Now, nearly nine years after the fire, the 1.33 acre property on Roosevelt Drive has risen from the ashes as a shopping center with its first tenant — a computer sales and repair shop called Tech Stop.
Tech Stop opened last month, and owner Robert Griffin, 34, is proud to say he remembers going to the Actor’s Colony when he was a school kid growing up in Orange, for sports banquets.
“I (received) my soccer trophies here, baseball too,” he said.
Griffin believes he has the right mix of ingredients for success because he will be open from 8 a.m. to 8 p.m. Monday through Thursday, available at times when commuters can stop in before or after work.
He’ll be selling computer equipment as well as repairing it in his 1,200 square-foot store. He loves the work.
“No two computer problems are alike,” Griffin said. “I love the troubleshooting.” Click here for the store’s website.
Tech Stop opened after the land sat undeveloped for years.
John Guedes, a partner in Housatonic Valley Realty, LLC, purchased the land in 2008 for $450,000 from another real estate holding company that held the property a few years after buying it from Lillian Pirritino, the Actor’s Colony owner since the 1960s.
It has been a struggle to get the place up and running, because of the economic doldrums and credit crunch, Guedes said. The center was completed about a year ago and has sat waiting for tenants.
But the center’s five storefronts could be filled out by July, Guedes said. He said he is in talks with merchants to lease the spaces but cannot name them at this time.
“The biggest problem we had, was we had a number of tenants lined up but the financial crisis hit at the time, and we would up losing them because they were not able to get financing,” Guedes said.
The new shopping center is called Actor’s Colony Center, appropriately.
It is in the middle of a stretch of residential housing along Route 34, where there is not much else in the way of strip malls — but one thing it has in spades is a lot of traffic.
Down the road, there is a Dunkin’ Donuts. The well-known Villa Bianca catering facility is also down the road — one of Seymour’s landmark business enterprises.

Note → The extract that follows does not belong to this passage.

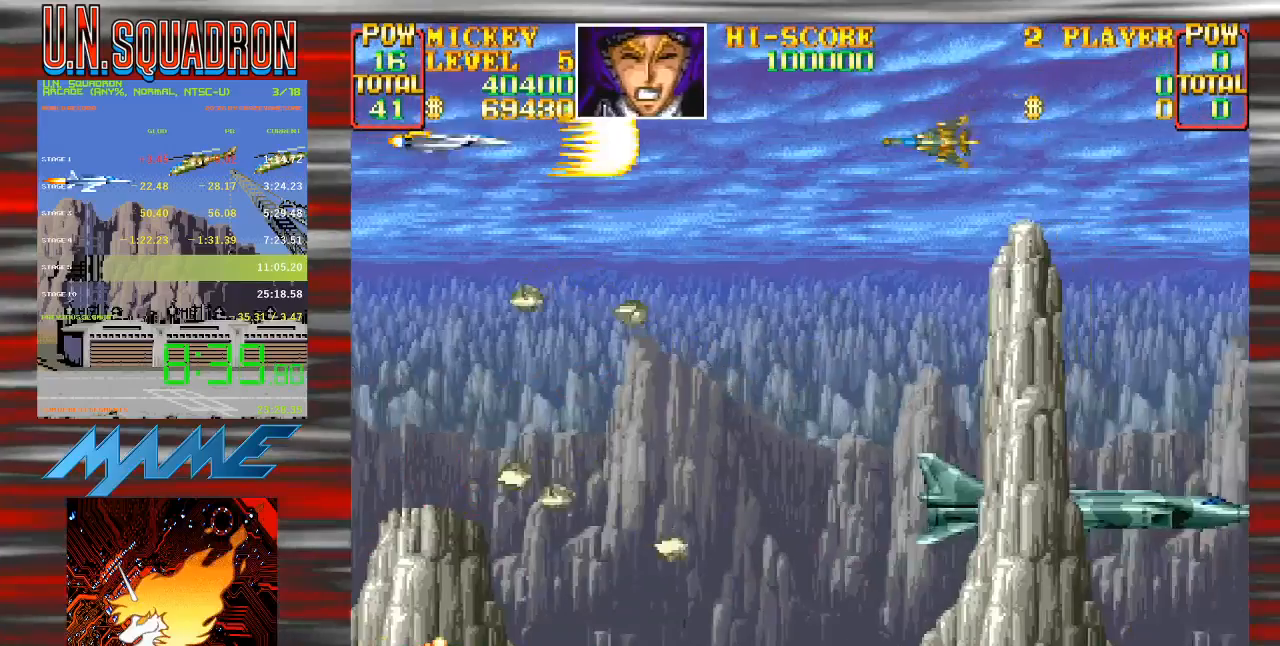
{"dt_ms": 500, "buttons": ["Y", "DPAD_RIGHT"], "events": [[283, "DPAD_UP", "down"], [383, "Y", "up"], [467, "DPAD_UP", "up"], [467, "Y", "down"]]}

The rear of the property, which is not owned by the partnership, is home to Riverview BBQ. A seasonal produce market also used to be on the rear of the property, on the banks of the Housatonic River.
It’s not a bad location, if you ask merchants who are already set up there.
Richard Nichols, a longtime hot dog vendor down the road in Derby, believes the road has what it takes to bring commercial success.
“I think they can do it, because there’s a lot of traffic,” said Nichols, owner for the past 31 years of Nicholas Dog House, which operates out of a truck parked by the roadside.
Historically, the place got its name because vaudevillian performers camped at the site in the 1920s, when a bar and an ice cream shop sat on the lot, according to a 2003 article in the Connecticut Post.
Eventually the place became a catering hall. The fire that destroyed it was deemed suspicious, but arrests were never made because there was not enough evidence to get a warrant, said Seymour Fire Marshal Paul Wetowitz.